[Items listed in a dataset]
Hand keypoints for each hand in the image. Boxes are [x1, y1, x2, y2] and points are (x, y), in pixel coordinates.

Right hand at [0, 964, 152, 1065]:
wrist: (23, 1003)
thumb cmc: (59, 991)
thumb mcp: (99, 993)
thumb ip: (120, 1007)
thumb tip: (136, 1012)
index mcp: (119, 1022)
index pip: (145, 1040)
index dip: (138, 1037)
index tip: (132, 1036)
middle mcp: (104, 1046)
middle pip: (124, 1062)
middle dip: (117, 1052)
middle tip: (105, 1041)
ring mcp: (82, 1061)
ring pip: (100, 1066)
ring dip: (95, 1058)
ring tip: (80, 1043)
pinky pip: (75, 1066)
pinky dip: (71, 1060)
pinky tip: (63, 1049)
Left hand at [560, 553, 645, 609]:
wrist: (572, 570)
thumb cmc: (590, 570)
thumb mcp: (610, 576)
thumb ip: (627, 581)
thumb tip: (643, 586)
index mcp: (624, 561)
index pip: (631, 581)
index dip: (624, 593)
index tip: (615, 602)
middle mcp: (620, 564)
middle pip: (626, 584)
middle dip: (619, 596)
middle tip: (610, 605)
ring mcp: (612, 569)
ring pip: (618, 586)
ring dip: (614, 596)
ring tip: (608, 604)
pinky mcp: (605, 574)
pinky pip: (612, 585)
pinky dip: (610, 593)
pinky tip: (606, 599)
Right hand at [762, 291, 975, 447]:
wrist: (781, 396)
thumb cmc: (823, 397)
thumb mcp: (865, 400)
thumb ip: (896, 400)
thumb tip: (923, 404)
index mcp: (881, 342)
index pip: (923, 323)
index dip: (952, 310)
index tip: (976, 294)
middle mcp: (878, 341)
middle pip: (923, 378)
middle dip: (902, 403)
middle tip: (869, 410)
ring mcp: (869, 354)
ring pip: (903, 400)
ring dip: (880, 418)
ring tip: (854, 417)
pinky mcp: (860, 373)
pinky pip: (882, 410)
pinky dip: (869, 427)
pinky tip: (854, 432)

--

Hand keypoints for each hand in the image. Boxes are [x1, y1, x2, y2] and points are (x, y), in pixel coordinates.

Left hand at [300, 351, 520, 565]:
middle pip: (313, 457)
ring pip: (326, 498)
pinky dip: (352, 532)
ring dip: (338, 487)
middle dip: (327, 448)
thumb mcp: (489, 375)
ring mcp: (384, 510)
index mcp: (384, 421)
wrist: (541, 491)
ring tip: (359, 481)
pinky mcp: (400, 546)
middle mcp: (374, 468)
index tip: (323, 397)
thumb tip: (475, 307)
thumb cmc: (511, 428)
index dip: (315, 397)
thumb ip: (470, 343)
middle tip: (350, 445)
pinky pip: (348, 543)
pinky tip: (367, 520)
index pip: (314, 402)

WHAT THE EXERCISE ASKS:
Here the output must be the lines above from the line with "index dip: (138, 1037)" to the line with "middle tip: (610, 605)", both included, duplicated word for word and nothing else.

SOLVED EXERCISE:
index dip: (138, 1037)
index tip: (132, 1036)
middle mcp: (104, 1046)
middle pip: (124, 1062)
middle dip: (117, 1052)
middle tip: (105, 1041)
ring mcp: (82, 1061)
ring pip: (100, 1066)
ring dip: (95, 1058)
ring tip: (80, 1043)
pinky pip: (75, 1066)
pinky dip: (71, 1060)
pinky tip: (63, 1049)
Left hand at [560, 553, 645, 609]:
wrist: (572, 570)
thumb cmc: (590, 570)
thumb mcp: (610, 576)
thumb ip: (627, 581)
thumb tip: (643, 586)
index mcp: (624, 561)
index pip: (631, 581)
index dip: (624, 593)
index tip: (615, 602)
middle mcp: (620, 564)
middle pip: (626, 584)
middle dip: (619, 596)
middle tip: (610, 605)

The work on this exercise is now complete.